A decisão decorre de um termo de acusação apresentado neste mês pela área técnica da CVM, que atribui ao ex-presidente Miguel Gutierrez e a outros 29 ex-dirigentes a manipulação de demonstrações financeiras. Segundo o regulador, os números teriam sido ajustados para sustentar metas internas, bônus em ações e a valorização dos papéis no mercado.
Recuperação judicial da Americanas e o avanço das investigações
No novo estágio da apuração do caso de recuperação judicial da Americanas, a CVM busca esclarecer se instituições financeiras tiveram participação em práticas irregulares. O órgão aponta indícios ligados a operações de risco sacado, à transparência contábil dessas estruturas e à relação com auditorias independentes ao longo dos anos.
Outro eixo envolve a atuação dos bancos como intermediários de ofertas de valores mobiliários. Conversas reunidas no processo indicam pedidos de ajustes informacionais feitos pela companhia. O que, portanto, levou a área técnica a recomendar uma apuração específica sobre o papel dessas instituições no fluxo de dados ao mercado.
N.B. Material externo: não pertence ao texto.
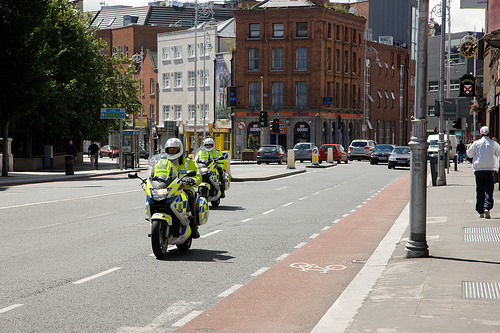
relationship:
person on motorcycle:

Conselho e governança no colapso contábil
Já o segundo inquérito da apuração em torno da recuperação judicial da Americanas desloca o foco para a governança corporativa da companhia. A CVM avalia a conduta dos membros do conselho de administração, especialmente diante do acúmulo de funções exercido por Miguel Gutierrez, que atuava simultaneamente como presidente executivo e conselheiro.
De acordo com o termo de acusação, ele tinha influência direta sobre os balanços financeiros divulgados e acompanhava de perto os resultados apresentados ao mercado. Além disso, para o regulador, essa estrutura fragilizou os controles internos e contribuiu para que a fraude se estendesse por anos sem correção.
Recuperação judicial da Americanas e os próximos passos do caso
A defesa de Gutierrez nega as acusações e afirma que a CVM não apresentou provas materiais, atribuindo o caso a relatos de executivos e a um relatório interno encomendado pela própria empresa. Os processos, portanto, estão na fase de apresentação de defesa, sem conclusão sobre responsabilidades.
Mesmo assim, a recuperação judicial da Americanas segue como um dos episódios mais relevantes do mercado de capitais brasileiro. Com efeitos sobre confiança dos investidores, compliance, divulgação de informações e o papel de bancos em estruturas financeiras complexas. O desfecho desses inquéritos, inclusive, definirá padrões de supervisão e elevar o escrutínio sobre grandes companhias listadas.